→ **Extract to read**:
%%

Hypothetical Problem Statement

Given a specific CSV:

id (string) first_name (string) last_name (string) age (integer) gender (string) visit_date (date)
  • Create a new db (SQL RDS e.g. postgresl, sqlite)
  • Import the "users" CSV file into a new db table called “users”.
  • Create a new table named "daily_user_counts". The new table should have 5 columns, year, month, day, observed, count).
  • Create a Python3 script that:
    • Reads "users" table into a pandas dataframe.
    • Count the number of users by day.
    • Then calculate the number of users expected to signup 1 day into the future. Note a simple mean/average is sufficient for communicating an expected value.
    • Append the new record with the expected count to the dataframe.
    • Load/Insert the results of your calculations (the dataframe) into your "daily_user_counts" table.

Assumptions

  1. The above request is needed to solve a problem and the above outlines the "best" solution considered
  2. The solution will be considered a one-off solution used to solve for an edge case
  3. In a typical implementation, a docker container would likely not be used for the PostgreSQL db but instead would be deployed to RDS
  4. The csv file contains sensitive data
  5. The id column is made of two ids a user id and possibly last four of a social
  6. The analysis of the user data would be needed on a repeated schedule

Considerations

  1. Security - Are there any guidelines in place to enforce HIPPA compliance and/or other security standards?
  2. Speed to deploy vs Repeatability - Because it is being considered as a one-off speed is favored over being able to recreate multiple times.
  3. Because of the interesting user id the full id is needed for uniqueness.
    1. The second section of the id can have a leading zero so it is treated a string
    2. When addressing uniqueness the original id structure is needed.
  4. Forecasting the number of users expected to signup the next would likely be a repeated need so it would make sense to implement a class
    1. Also, for such requirement I would gather a more complicated solution would be needed and refined. By having it in a class it can better be shaped in to a more refined forecast model
  5. With the current deployment the tables have no primary keys. Although important because the implementation didn't involve any joins I thought it would be ok to leave out. Ideally the user_id and the last_four column would be be the composite key for the users table and the index column would be the primary key.
  6. Lastly, I admit the solution is a bit convoluted for the ask, however, by employing this solution it could better provide visibility in to my skills

How to Run

  1. Set environment variables like in the following example. They will be called by the env.list files.
    Example:
    export POSTGRES_USER="some_user_name"
    export POSTGRES_PASSWORD="some_super_secret_pw"
    export CSV_FILE="/full/path/to/file.csv"
    export POSTGRES_HOST="some-postgres"
  2. Run the following from the Root directory to build and run the postgres database and load the csv in to the db
    docker-compose -f docker-compose.yaml up
  3. Run the following from the "process_user_signup_forecast" directory when ready to create daily_user_counts table.
    docker-compose -f docker-compose.yaml up

%%

→ **Given records**:
%%

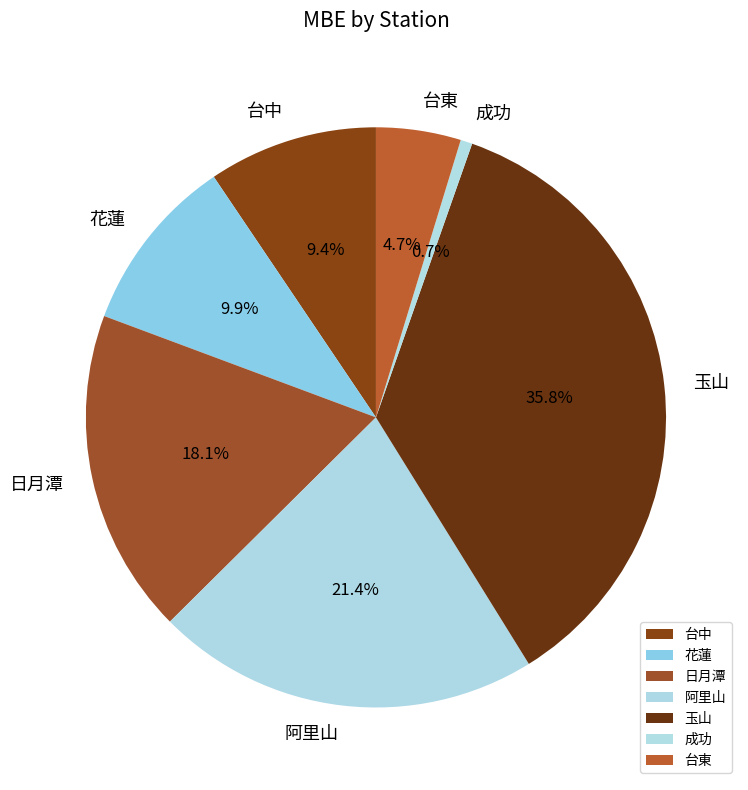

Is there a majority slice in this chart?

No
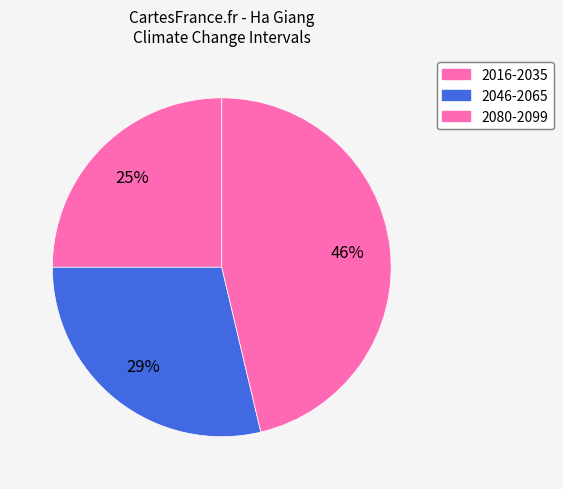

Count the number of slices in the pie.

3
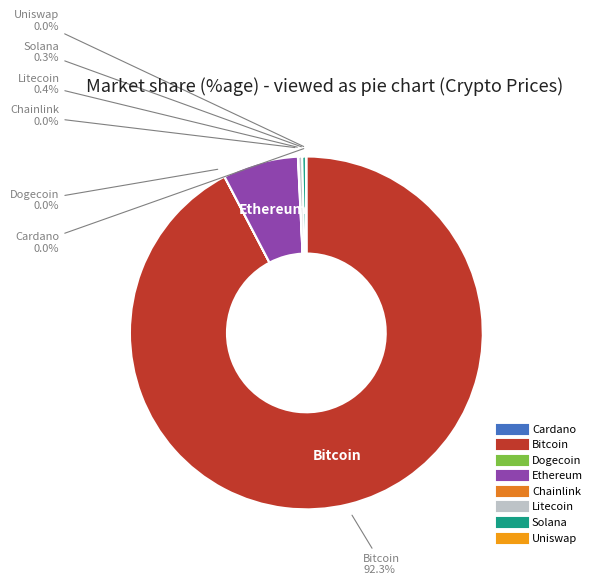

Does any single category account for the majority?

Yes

%%
%%

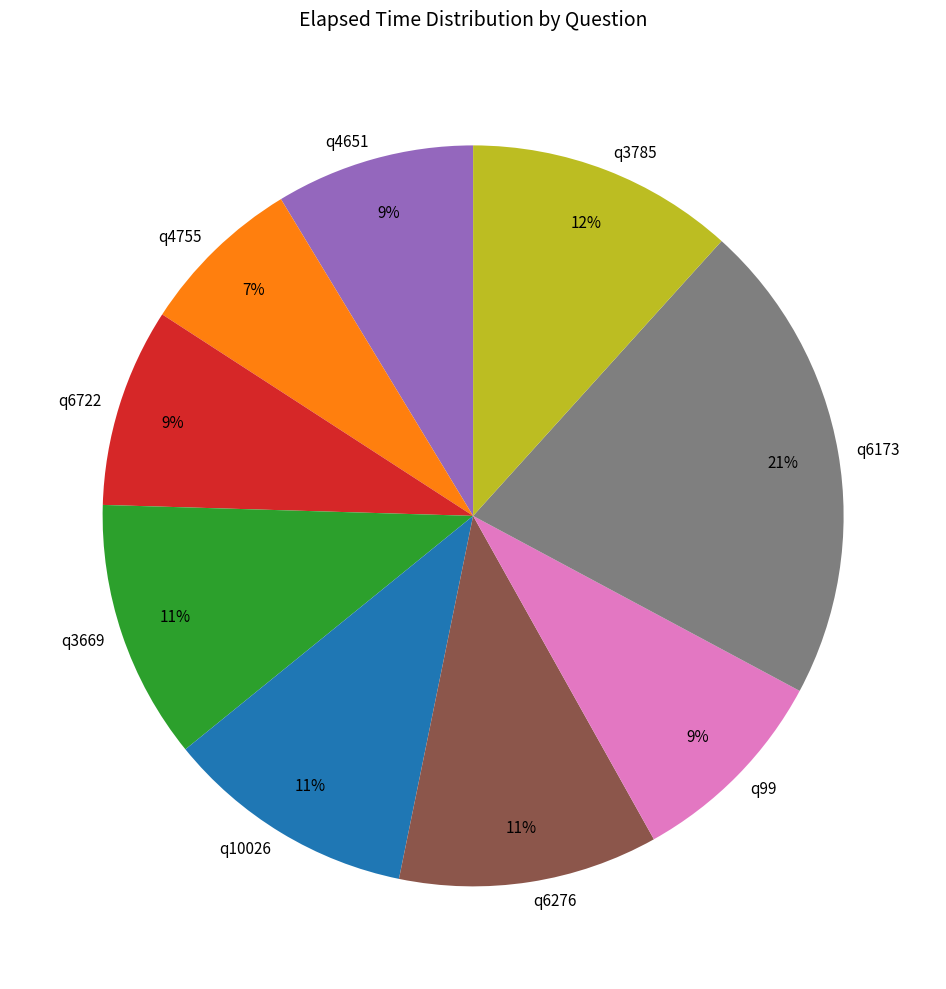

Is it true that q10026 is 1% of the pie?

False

%%
%%

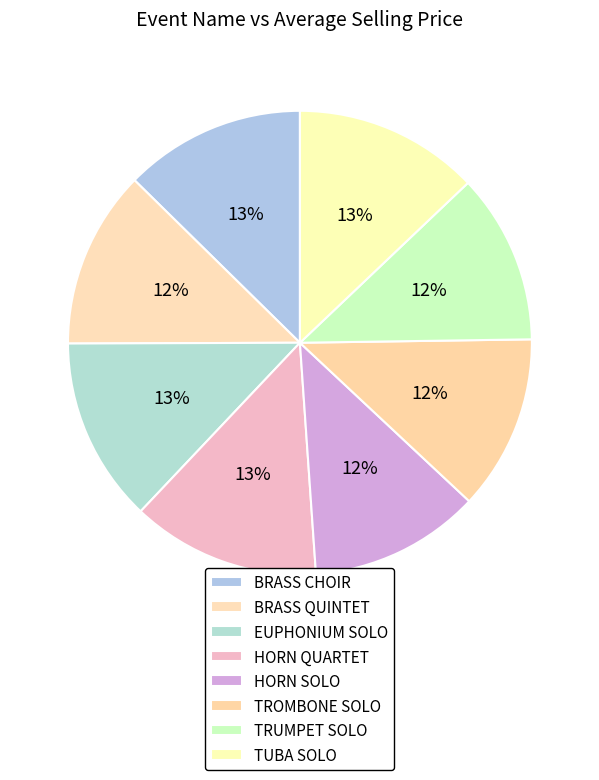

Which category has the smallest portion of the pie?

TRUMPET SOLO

%%

→ **Tasks and exercises**:
**A)** Answer these questions about the CSV import and forecast write-up, labeling each answer (i), (ii), (iii):
(i) How many columns should the "daily_user_counts" table have?
(ii) Why is the second section of the id treated as a string?
(iii) Which command is run from the Root directory to build and run the postgres database?
**B)** In the rows, swap "chart" for "graph" between the lines holding "Is there a majority slice in this chart?" and "Does any single", inclusive, and give those lines again with all else unchanged. Leave the pictures out.

→ **Your responses**:
**A)**
(i) 5
(ii) It can have a leading zero.
(iii) docker-compose -f docker-compose.yaml up

**B)**
Is there a majority slice in this graph?

No

Count the number of slices in the pie.

3

Does any single category account for the majority?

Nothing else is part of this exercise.